Exercise instructions:
Begin at the line containing "meals and safety" and restate it and each line after it exactly, up to and including the last line below. Leave pictures out.

Extracted records:
━━━━━━
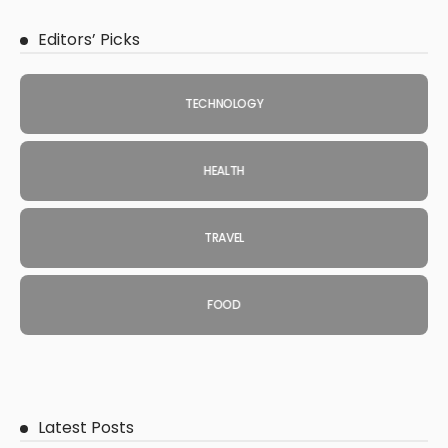
Editors’ Picks
TECHNOLOGY
HEALTH
TRAVEL
FOOD
Latest Posts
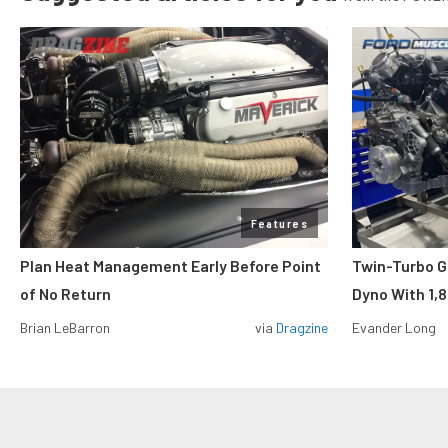
Features
Plan Heat Management Early Before Point
Twin-Turbo G
of No Return
Dyno With 1,
Brian LeBarron
via
Dragzine
Evander Long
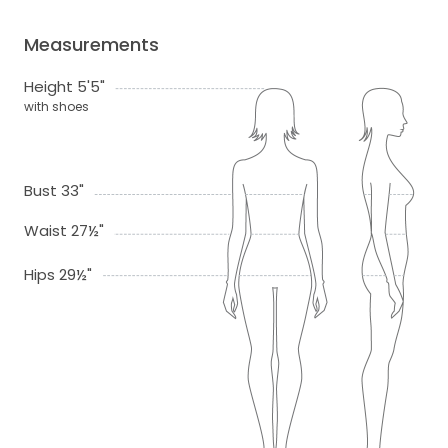
Measurements
Height 5'5"
with shoes
Bust 33"
Waist 27½"
Hips 29½"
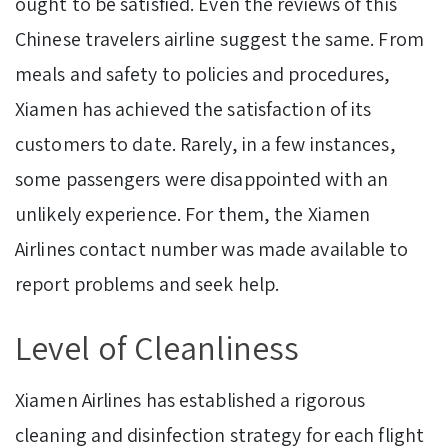
ought to be satisfied. Even the reviews of this
Chinese travelers airline suggest the same. From
meals and safety to policies and procedures,
Xiamen has achieved the satisfaction of its
customers to date. Rarely, in a few instances,
some passengers were disappointed with an
unlikely experience. For them, the Xiamen
Airlines contact number was made available to
report problems and seek help.
Level of Cleanliness
Xiamen Airlines has established a rigorous
cleaning and disinfection strategy for each flight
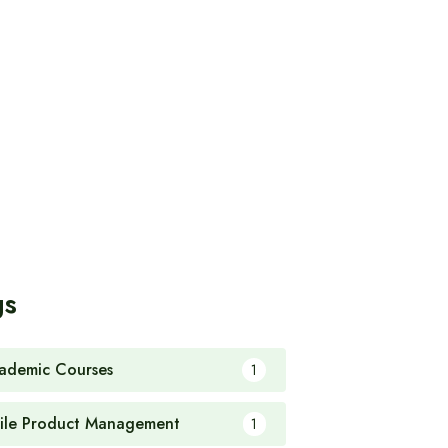
gs
ademic Courses
1
ile Product Management
1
━━━━━━
Solution to this problem:
meals and safety to policies and procedures,
Xiamen has achieved the satisfaction of its
customers to date. Rarely, in a few instances,
some passengers were disappointed with an
unlikely experience. For them, the Xiamen
Airlines contact number was made available to
report problems and seek help.
Level of Cleanliness
Xiamen Airlines has established a rigorous
cleaning and disinfection strategy for each flight
gs
ademic Courses
1
ile Product Management
1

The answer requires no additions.